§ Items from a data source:
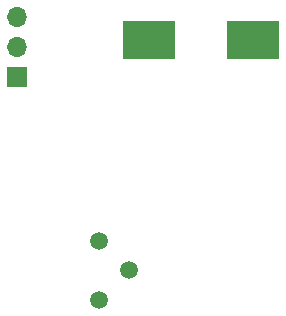
<source format=gbs>
G04 #@! TF.GenerationSoftware,KiCad,Pcbnew,(6.0.1)*
G04 #@! TF.CreationDate,2022-04-24T16:37:43-07:00*
G04 #@! TF.ProjectId,Regulator_5V,52656775-6c61-4746-9f72-5f35562e6b69,rev?*
G04 #@! TF.SameCoordinates,Original*
G04 #@! TF.FileFunction,Soldermask,Bot*
G04 #@! TF.FilePolarity,Negative*
%FSLAX46Y46*%
G04 Gerber Fmt 4.6, Leading zero omitted, Abs format (unit mm)*
G04 Created by KiCad (PCBNEW (6.0.1)) date 2022-04-24 16:37:43*
%MOMM*%
%LPD*%
G01*
G04 APERTURE LIST*
%ADD10R,4.500000X3.300000*%
%ADD11C,1.498600*%
%ADD12R,1.700000X1.700000*%
%ADD13O,1.700000X1.700000*%
G04 APERTURE END LIST*
D10*
X152228000Y-78232000D03*
X143428000Y-78232000D03*
D11*
X139258500Y-95231500D03*
X141758500Y-97731500D03*
X139258500Y-100231500D03*
D12*
X132275000Y-81425000D03*
D13*
X132275000Y-78885000D03*
X132275000Y-76345000D03*
M02*

</source>
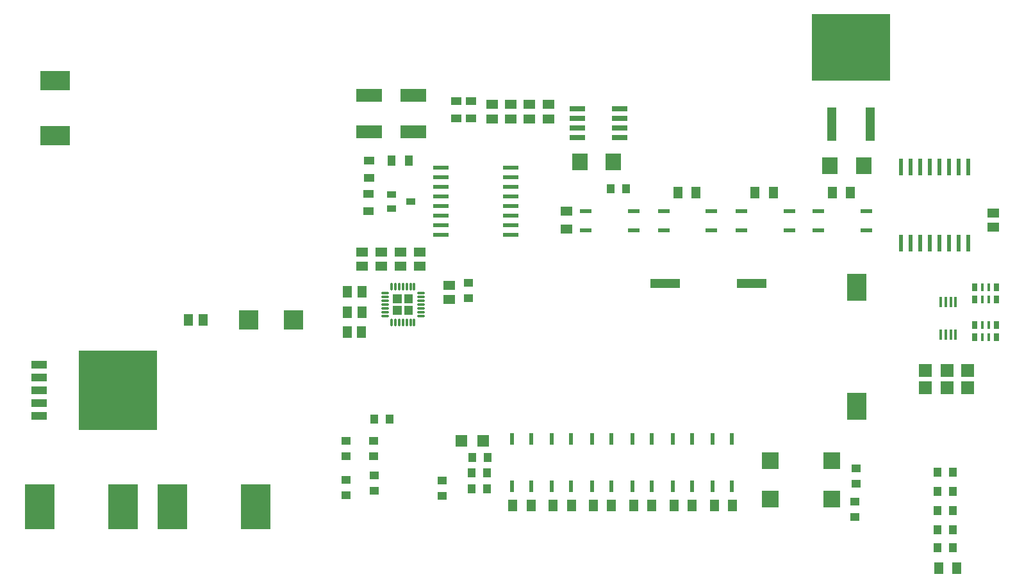
<source format=gtp>
G04*
G04 #@! TF.GenerationSoftware,Altium Limited,Altium Designer,20.2.6 (244)*
G04*
G04 Layer_Color=8421504*
%FSLAX43Y43*%
%MOMM*%
G71*
G04*
G04 #@! TF.SameCoordinates,50BE3A92-8E6F-42E2-A157-1F0C76B00AEB*
G04*
G04*
G04 #@! TF.FilePolarity,Positive*
G04*
G01*
G75*
%ADD28R,1.200X0.850*%
%ADD29R,1.000X1.397*%
%ADD30R,1.397X1.000*%
%ADD31R,2.000X0.600*%
%ADD32R,1.270X1.016*%
%ADD33R,1.200X1.500*%
%ADD34R,10.400X8.900*%
%ADD35R,1.250X4.400*%
%ADD36R,3.500X1.800*%
%ADD37R,1.500X1.300*%
%ADD38R,1.500X1.200*%
%ADD39R,1.600X0.550*%
%ADD40R,2.032X2.286*%
%ADD41R,1.300X1.500*%
%ADD42R,1.016X1.270*%
G04:AMPARAMS|DCode=43|XSize=1.01mm|YSize=0.27mm|CornerRadius=0.068mm|HoleSize=0mm|Usage=FLASHONLY|Rotation=270.000|XOffset=0mm|YOffset=0mm|HoleType=Round|Shape=RoundedRectangle|*
%AMROUNDEDRECTD43*
21,1,1.010,0.135,0,0,270.0*
21,1,0.875,0.270,0,0,270.0*
1,1,0.135,-0.068,-0.438*
1,1,0.135,-0.068,0.438*
1,1,0.135,0.068,0.438*
1,1,0.135,0.068,-0.438*
%
%ADD43ROUNDEDRECTD43*%
G04:AMPARAMS|DCode=44|XSize=1.01mm|YSize=0.27mm|CornerRadius=0.068mm|HoleSize=0mm|Usage=FLASHONLY|Rotation=0.000|XOffset=0mm|YOffset=0mm|HoleType=Round|Shape=RoundedRectangle|*
%AMROUNDEDRECTD44*
21,1,1.010,0.135,0,0,0.0*
21,1,0.875,0.270,0,0,0.0*
1,1,0.135,0.438,-0.068*
1,1,0.135,-0.438,-0.068*
1,1,0.135,-0.438,0.068*
1,1,0.135,0.438,0.068*
%
%ADD44ROUNDEDRECTD44*%
%ADD45R,4.000X2.500*%
%ADD46R,2.159X0.635*%
%ADD47R,0.550X1.600*%
%ADD48R,2.286X2.286*%
%ADD49R,1.778X1.778*%
%ADD50R,0.450X1.450*%
%ADD51R,0.600X2.200*%
%ADD52R,2.600X3.540*%
%ADD53R,2.600X3.660*%
%ADD54R,2.100X1.050*%
%ADD55R,10.300X10.500*%
%ADD56R,2.500X2.500*%
%ADD57R,1.600X1.600*%
%ADD58R,4.000X1.200*%
%ADD59R,0.800X1.000*%
%ADD60R,0.406X1.000*%
%ADD61R,4.000X6.000*%
G36*
X59953Y49569D02*
Y50719D01*
X61105D01*
Y49569D01*
X59953D01*
D02*
G37*
G36*
X59953Y51079D02*
Y52231D01*
X61105D01*
Y51079D01*
X59953D01*
D02*
G37*
G36*
X61465Y49569D02*
Y50719D01*
X62615D01*
Y49569D01*
X61465D01*
D02*
G37*
G36*
X61465Y51079D02*
Y52231D01*
X62615D01*
Y51079D01*
X61465D01*
D02*
G37*
D28*
X62286Y64516D02*
D03*
X59792Y63576D02*
D03*
X59786Y65466D02*
D03*
D29*
X62078Y69952D02*
D03*
X59792D02*
D03*
D30*
X56845Y69901D02*
D03*
Y67615D02*
D03*
X56744Y63271D02*
D03*
Y65557D02*
D03*
X70311Y75534D02*
D03*
Y77820D02*
D03*
X68355Y75534D02*
D03*
Y77820D02*
D03*
D31*
X66267Y60147D02*
D03*
Y61417D02*
D03*
Y62687D02*
D03*
Y63957D02*
D03*
Y65227D02*
D03*
Y66497D02*
D03*
Y67767D02*
D03*
Y69037D02*
D03*
X75567D02*
D03*
Y67767D02*
D03*
Y66497D02*
D03*
Y65227D02*
D03*
Y63957D02*
D03*
Y62687D02*
D03*
Y61417D02*
D03*
Y60147D02*
D03*
D32*
X66482Y25578D02*
D03*
Y27610D02*
D03*
X53756Y32817D02*
D03*
Y30785D02*
D03*
X53807Y27712D02*
D03*
Y25680D02*
D03*
X57445Y30785D02*
D03*
Y32817D02*
D03*
X57465Y28296D02*
D03*
Y26264D02*
D03*
X121029Y24791D02*
D03*
Y22759D02*
D03*
X121136Y29235D02*
D03*
Y27203D02*
D03*
X69940Y53797D02*
D03*
Y51765D02*
D03*
D33*
X110208Y65710D02*
D03*
X107808D02*
D03*
X118006D02*
D03*
X120406D02*
D03*
X134496Y15985D02*
D03*
X132096D02*
D03*
X100010Y65710D02*
D03*
X97610D02*
D03*
X102410Y24282D02*
D03*
X104810D02*
D03*
X97090D02*
D03*
X99490D02*
D03*
X91770D02*
D03*
X94170D02*
D03*
X88850D02*
D03*
X86450D02*
D03*
X83530D02*
D03*
X81130D02*
D03*
X78210D02*
D03*
X75810D02*
D03*
D34*
X120527Y84887D02*
D03*
D35*
X123067Y74737D02*
D03*
X117987D02*
D03*
D36*
X62636Y73749D02*
D03*
Y78549D02*
D03*
X56820D02*
D03*
Y73749D02*
D03*
D37*
X75535Y77368D02*
D03*
Y75468D02*
D03*
X73054Y77368D02*
D03*
Y75468D02*
D03*
X58425Y57866D02*
D03*
Y55966D02*
D03*
X80496Y77368D02*
D03*
Y75468D02*
D03*
X78016Y77368D02*
D03*
Y75468D02*
D03*
X139297Y63012D02*
D03*
Y61112D02*
D03*
X67397Y51557D02*
D03*
Y53457D02*
D03*
X63471Y57866D02*
D03*
Y55966D02*
D03*
X60948D02*
D03*
Y57866D02*
D03*
X55902D02*
D03*
Y55966D02*
D03*
D38*
X82859Y63252D02*
D03*
Y60852D02*
D03*
D39*
X85474Y63271D02*
D03*
Y60731D02*
D03*
X91774D02*
D03*
Y63271D02*
D03*
X122508Y63246D02*
D03*
Y60706D02*
D03*
X116208D02*
D03*
Y63246D02*
D03*
X95755Y63221D02*
D03*
Y60681D02*
D03*
X102055D02*
D03*
Y63221D02*
D03*
X106036Y63246D02*
D03*
Y60706D02*
D03*
X112336D02*
D03*
Y63246D02*
D03*
D40*
X122178Y69266D02*
D03*
X117707D02*
D03*
X84637Y69774D02*
D03*
X89107D02*
D03*
D41*
X53953Y52571D02*
D03*
X55853D02*
D03*
X32957Y48851D02*
D03*
X34857D02*
D03*
X53928Y47251D02*
D03*
X55828D02*
D03*
X55853Y49911D02*
D03*
X53953D02*
D03*
D42*
X133963Y21107D02*
D03*
X131931D02*
D03*
X133963Y23622D02*
D03*
X131931D02*
D03*
X133963Y26187D02*
D03*
X131931D02*
D03*
X133963Y28727D02*
D03*
X131931D02*
D03*
X133982Y18703D02*
D03*
X131950D02*
D03*
X88777Y66218D02*
D03*
X90809D02*
D03*
X59538Y35738D02*
D03*
X57506D02*
D03*
X72419Y28610D02*
D03*
X70387D02*
D03*
X72419Y26502D02*
D03*
X70387D02*
D03*
X72470Y30617D02*
D03*
X70438D02*
D03*
D43*
X62785Y53259D02*
D03*
X62285D02*
D03*
X61785D02*
D03*
X61285D02*
D03*
X60785D02*
D03*
X60285D02*
D03*
X59785D02*
D03*
Y48539D02*
D03*
X60285D02*
D03*
X60785D02*
D03*
X61285D02*
D03*
X61785D02*
D03*
X62285D02*
D03*
X62785D02*
D03*
D44*
X58925Y52399D02*
D03*
Y51899D02*
D03*
Y51399D02*
D03*
Y50899D02*
D03*
Y50399D02*
D03*
Y49899D02*
D03*
Y49399D02*
D03*
X63645D02*
D03*
Y49899D02*
D03*
Y50399D02*
D03*
Y50899D02*
D03*
Y51399D02*
D03*
Y51899D02*
D03*
Y52399D02*
D03*
D45*
X15345Y80485D02*
D03*
Y73235D02*
D03*
D46*
X84357Y76784D02*
D03*
Y75514D02*
D03*
Y74244D02*
D03*
Y72974D02*
D03*
X89945Y76784D02*
D03*
Y75514D02*
D03*
Y74244D02*
D03*
Y72974D02*
D03*
D47*
X102232Y26847D02*
D03*
X104772D02*
D03*
Y33147D02*
D03*
X102232D02*
D03*
X96918Y26847D02*
D03*
X99458D02*
D03*
Y33147D02*
D03*
X96918D02*
D03*
X91604Y26847D02*
D03*
X94144D02*
D03*
Y33147D02*
D03*
X91604D02*
D03*
X86290D02*
D03*
X88830D02*
D03*
Y26847D02*
D03*
X86290D02*
D03*
X80976D02*
D03*
X83516D02*
D03*
Y33147D02*
D03*
X80976D02*
D03*
X75662D02*
D03*
X78202D02*
D03*
Y26847D02*
D03*
X75662D02*
D03*
D48*
X109833Y25146D02*
D03*
Y30226D02*
D03*
X117961Y25146D02*
D03*
Y30226D02*
D03*
D49*
X135868Y42189D02*
D03*
Y39903D02*
D03*
X133201Y42189D02*
D03*
Y39903D02*
D03*
X130280Y42189D02*
D03*
Y39903D02*
D03*
D50*
X132353Y51197D02*
D03*
X133003D02*
D03*
X133653D02*
D03*
X134303D02*
D03*
Y46897D02*
D03*
X133653D02*
D03*
X133003D02*
D03*
X132353D02*
D03*
D51*
X127105Y58988D02*
D03*
X128375D02*
D03*
X129645D02*
D03*
X130915D02*
D03*
X132185D02*
D03*
X133455D02*
D03*
X134725D02*
D03*
X135995D02*
D03*
X127105Y69078D02*
D03*
X128375D02*
D03*
X129645D02*
D03*
X130915D02*
D03*
X132185D02*
D03*
X133455D02*
D03*
X134725D02*
D03*
X135995D02*
D03*
D52*
X121263Y37388D02*
D03*
D53*
Y53188D02*
D03*
D54*
X13212Y42926D02*
D03*
Y39526D02*
D03*
Y36126D02*
D03*
Y37826D02*
D03*
Y41226D02*
D03*
D55*
X23600Y39522D02*
D03*
D56*
X40919Y48844D02*
D03*
X46819D02*
D03*
D57*
X69018Y32817D02*
D03*
X71908D02*
D03*
D58*
X95940Y53721D02*
D03*
X107370D02*
D03*
D59*
X139729Y46584D02*
D03*
X136834D02*
D03*
Y48209D02*
D03*
X139729D02*
D03*
X136808Y53162D02*
D03*
X139704D02*
D03*
Y51537D02*
D03*
X136808D02*
D03*
D60*
X138688Y46584D02*
D03*
X137875D02*
D03*
Y48209D02*
D03*
X138688D02*
D03*
X137850Y53162D02*
D03*
X138662D02*
D03*
Y51537D02*
D03*
X137850D02*
D03*
D61*
X30847Y24155D02*
D03*
X41847D02*
D03*
X24271D02*
D03*
X13271D02*
D03*
M02*

</source>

§ What you are asked to do: From the first line through the line with "G04 Gerber Fmt", output those lines of the entries above exactly, and nothing else, with the pictures left out.

§ Solution:
<source format=gbs>
G04 #@! TF.GenerationSoftware,KiCad,Pcbnew,(6.0.1)*
G04 #@! TF.CreationDate,2022-04-24T16:37:43-07:00*
G04 #@! TF.ProjectId,Regulator_5V,52656775-6c61-4746-9f72-5f35562e6b69,rev?*
G04 #@! TF.SameCoordinates,Original*
G04 #@! TF.FileFunction,Soldermask,Bot*
G04 #@! TF.FilePolarity,Negative*
%FSLAX46Y46*%
G04 Gerber Fmt 4.6, Leading zero omitted, Abs format (unit mm)*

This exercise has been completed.